In my last post, I mentioned that there were some manga I was excited to share with you all. Since nothing else took my attention this time around, let’s talk about them.
I should note that I haven’t yet read a lot of manga – I really enjoyed Ranma 1/2 when I was just getting into comics, but that was nearly 25 years ago, when the selection of good translations in America weren’t as plentiful as they are now. Additionally, there are SO many manga, in every genre you can imagine. Separating the wheat from the chaff, or even just what stories might be interesting to you in particular, can be a daunting task. Luckily, there are folks out there who can help. Comicazi has a manga book club – I learned about one of these titles from their list. Another I learned about from my pal Morgana, who is the manga maven at Comicopia, a store with a great selection of manga. The last was given to me by my husband, who thought it just looked up my alley. So here are my three picks – don’t be afraid to ask your local shop for other suggestions!

## Aim
Answer these from the manga post:
(a) Which manga did the writer enjoy when first getting into comics?
(b) What role does Morgana have at Comicopia?
(c) Who gave the writer the last of the three titles?
The records that come next are separate material and have nothing to do with the manga post.

## Excerpted data

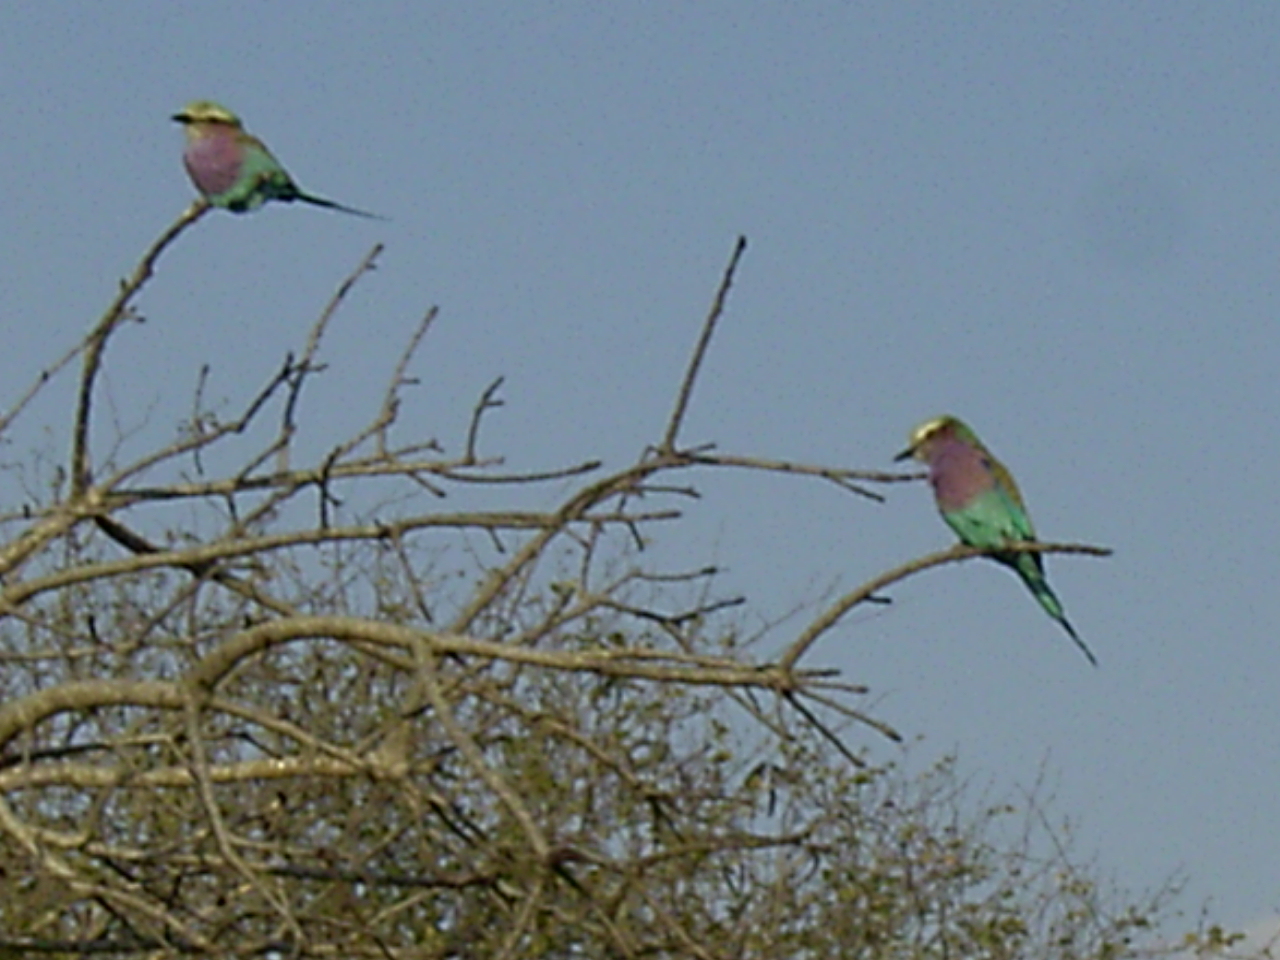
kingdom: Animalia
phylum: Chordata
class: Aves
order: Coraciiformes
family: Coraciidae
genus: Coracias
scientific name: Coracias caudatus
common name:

## Correct response
(a) Ranma 1/2
(b) She is the manga maven there.
(c) The writer's husband